In this Sept. 9, 2015 file photo, Republican presidential candidate Donald Trump speaks on Capitol Hill in Washington. (AP Photo/Carolyn Kaster)

The Club for Growth, a conservative group that has routinely criticized Donald Trump, plans to unveil a "major television ad campaign in an early presidential primary state" on Tuesday on the heels of asking top Republican donors to give the organization money to fund a multimillion-dollar campaign against the Republican front-runner.

A public relations representative for the anti-tax group sent out a news release Monday morning announcing its super PAC arm, Club for Growth Action, would debut the ad on Tuesday morning at the National Press Club in Washington. Asked what the ad is about, Club for Growth spokesman Doug Sachtleben declined to comment.

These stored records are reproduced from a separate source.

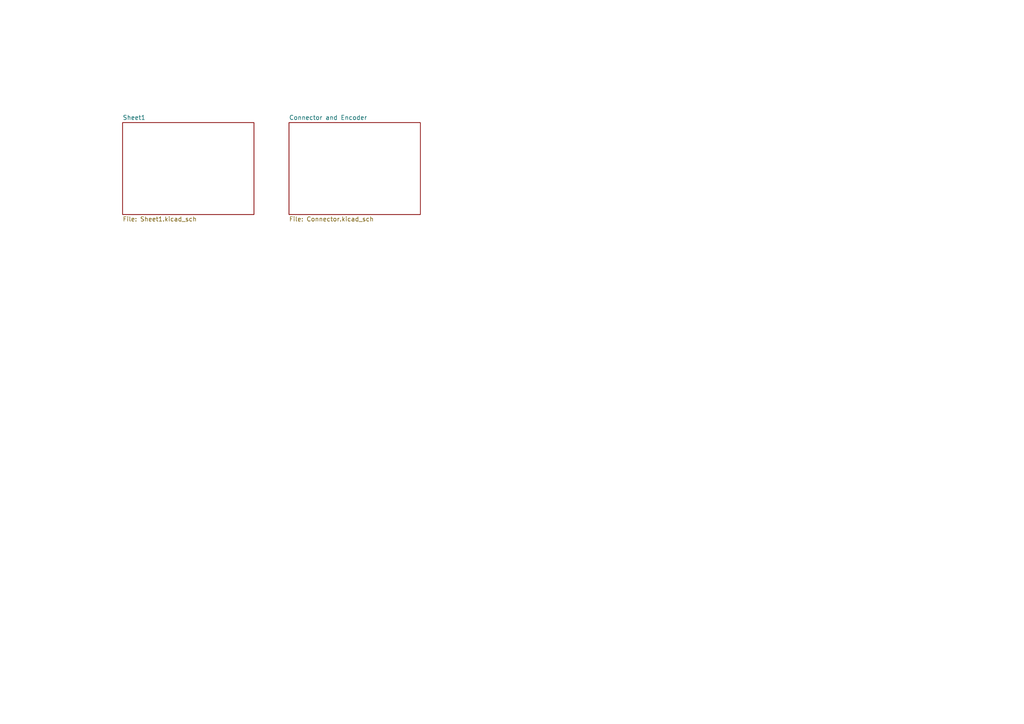
<source format=kicad_sch>
(kicad_sch
	(version 20231120)
	(generator "eeschema")
	(generator_version "8.0")
	(uuid "b1737ac0-d1b4-4da0-972b-0f4bc37d3762")
	(paper "A4")
	(lib_symbols)
	(sheet
		(at 83.82 35.56)
		(size 38.1 26.67)
		(fields_autoplaced yes)
		(stroke
			(width 0.1524)
			(type solid)
		)
		(fill
			(color 0 0 0 0.0000)
		)
		(uuid "0fb8d1cf-2d94-4e78-82ca-ab3f3de2e39f")
		(property "Sheetname" "Connector and Encoder"
			(at 83.82 34.8484 0)
			(effects
				(font
					(size 1.27 1.27)
				)
				(justify left bottom)
			)
		)
		(property "Sheetfile" "Connector.kicad_sch"
			(at 83.82 62.8146 0)
			(effects
				(font
					(size 1.27 1.27)
				)
				(justify left top)
			)
		)
		(instances
			(project "Display"
				(path "/b1737ac0-d1b4-4da0-972b-0f4bc37d3762"
					(page "3")
				)
			)
		)
	)
	(sheet
		(at 35.56 35.56)
		(size 38.1 26.67)
		(fields_autoplaced yes)
		(stroke
			(width 0.1524)
			(type solid)
		)
		(fill
			(color 0 0 0 0.0000)
		)
		(uuid "277a537b-a5dc-45fa-b3f8-bc502146a7ce")
		(property "Sheetname" "Sheet1"
			(at 35.56 34.8484 0)
			(effects
				(font
					(size 1.27 1.27)
				)
				(justify left bottom)
			)
		)
		(property "Sheetfile" "Sheet1.kicad_sch"
			(at 35.56 62.8146 0)
			(effects
				(font
					(size 1.27 1.27)
				)
				(justify left top)
			)
		)
		(instances
			(project "Display"
				(path "/b1737ac0-d1b4-4da0-972b-0f4bc37d3762"
					(page "2")
				)
			)
		)
	)
	(sheet_instances
		(path "/"
			(page "1")
		)
	)
)

</source>
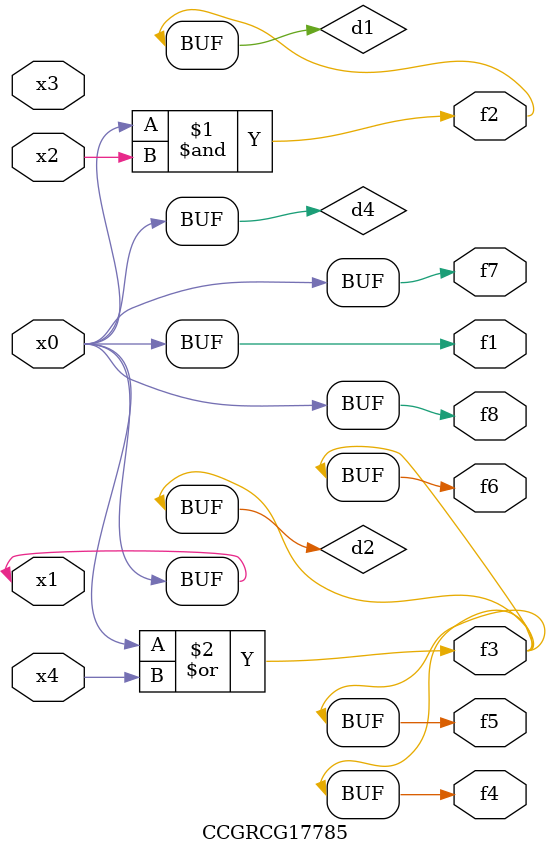
<source format=v>
module CCGRCG17785(
	input x0, x1, x2, x3, x4,
	output f1, f2, f3, f4, f5, f6, f7, f8
);

	wire d1, d2, d3, d4;

	and (d1, x0, x2);
	or (d2, x0, x4);
	nand (d3, x0, x2);
	buf (d4, x0, x1);
	assign f1 = d4;
	assign f2 = d1;
	assign f3 = d2;
	assign f4 = d2;
	assign f5 = d2;
	assign f6 = d2;
	assign f7 = d4;
	assign f8 = d4;
endmodule

</source>
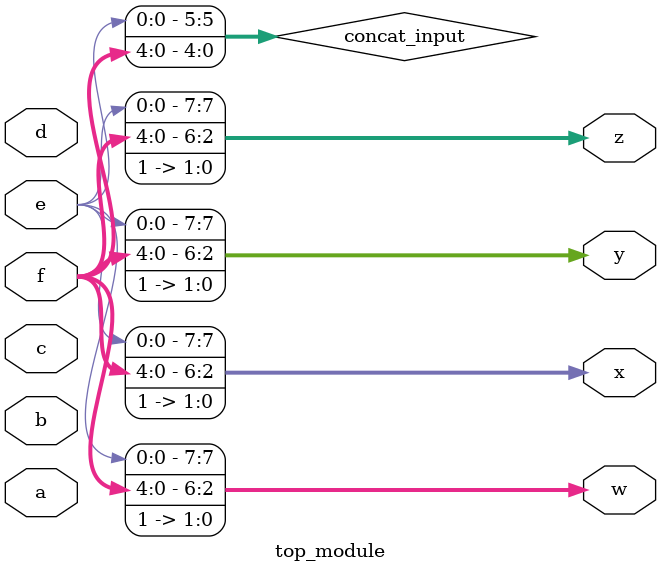
<source format=sv>
module top_module (
    input [4:0] a,
    input [4:0] b,
    input [4:0] c,
    input [4:0] d,
    input [4:0] e,
    input [4:0] f,
    output [7:0] w,
    output [7:0] x,
    output [7:0] y,
    output [7:0] z
);
    
    wire [5:0] concat_input;
    assign concat_input = {a, b, c, d, e, f};
    
    assign w = {concat_input, 2'b11};
    assign x = w;
    assign y = w;
    assign z = w;
    
endmodule

</source>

But as The Washington Post reported earlier this month, the group, which has feuded with Trump throughout the summer, began asking top Republican donors in recent weeks to give them money to fund an attack ad campaign against Trump. But some GOP financiers were skeptical of the plan, fearing it would only fuel Trump’s outsider appeal if a D.C.-based group financed a major effort to criticize him.

“What we’ve said to our members is that ‘Trump is a liability to the future of the nation,’ and we’ve asked them for support for Club for Growth Action to get that message out,” Club for Growth President David McIntosh said in a statement to The Washington Post earlier this month.

Trump and the Club for Growth have been engaged in a nasty back-and-forth for months. In an interview with The Post earlier this month, Trump bashed the Club for Growth for its decision to weigh attacking him and pointed out, as he has previously, that McIntosh asked him in June to donate $1 million to the group.

“They’re critical of me because I wouldn’t give them a million dollars,” Trump said in the interview with The Post. “They came to my office, the president of the Club for Growth came to my office; he asked for a million dollars. He asked for it in writing, just to show you how truly stupid he is. I said, ‘You must be kidding.’ I had no interest in doing it. . . . We told them no, and immediately thereafter, he came after Trump.”

Club for Growth officials say Trump's team requested the meeting.

The Club for Growth has a record of going after Republicans it deems insufficiently conservative. It launched an attack ad against Mike Huckabee earlier this year.

The group has also meddled in Democratic primaries, famously taking on liberal candidate Howard Dean in a 2004 ad that labeled him a "tax-hiking, government-expanding, latte-drinking, sushi-eating, Volvo-driving, New York Times-reading" contender.